| 小练习 |
从下面材料中含有“h=1 m=0 s=54”的那一行开始，到含有“That is h=3 m=7 s=26”的那一行结束，把这几行重写一遍，将“photo”改为“image”，其余一字不动。图片不要写进答案。

== 记录列表 ==

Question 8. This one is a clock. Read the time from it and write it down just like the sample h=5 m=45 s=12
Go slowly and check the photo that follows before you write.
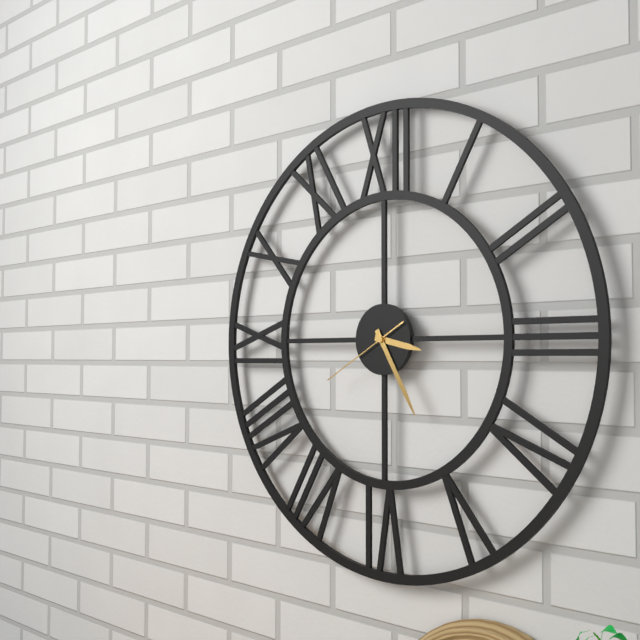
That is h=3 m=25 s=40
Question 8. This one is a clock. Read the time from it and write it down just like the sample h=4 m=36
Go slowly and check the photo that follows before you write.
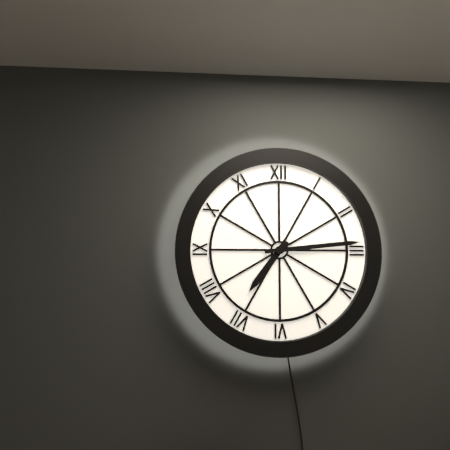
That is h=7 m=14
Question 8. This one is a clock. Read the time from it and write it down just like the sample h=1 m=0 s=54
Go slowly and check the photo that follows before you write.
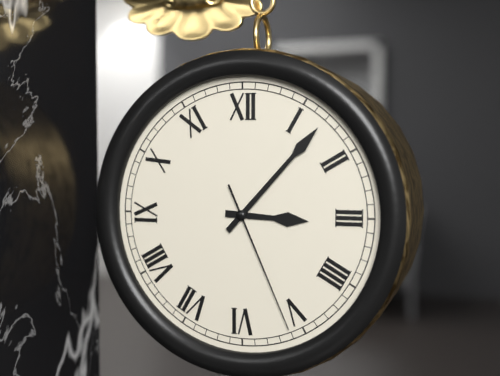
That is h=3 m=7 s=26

===
== 记录列表 ==

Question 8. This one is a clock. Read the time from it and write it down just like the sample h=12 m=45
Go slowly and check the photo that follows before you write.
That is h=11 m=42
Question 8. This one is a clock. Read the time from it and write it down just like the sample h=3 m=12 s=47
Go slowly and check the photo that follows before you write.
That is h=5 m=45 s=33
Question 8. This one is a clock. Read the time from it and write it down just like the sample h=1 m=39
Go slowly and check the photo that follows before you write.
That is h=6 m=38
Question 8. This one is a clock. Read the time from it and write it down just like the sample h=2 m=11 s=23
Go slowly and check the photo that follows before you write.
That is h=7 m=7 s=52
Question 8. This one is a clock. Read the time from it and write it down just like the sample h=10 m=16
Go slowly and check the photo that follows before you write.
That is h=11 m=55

===

| 输出如下 |
Question 8. This one is a clock. Read the time from it and write it down just like the sample h=1 m=0 s=54
Go slowly and check the image that follows before you write.
That is h=3 m=7 s=26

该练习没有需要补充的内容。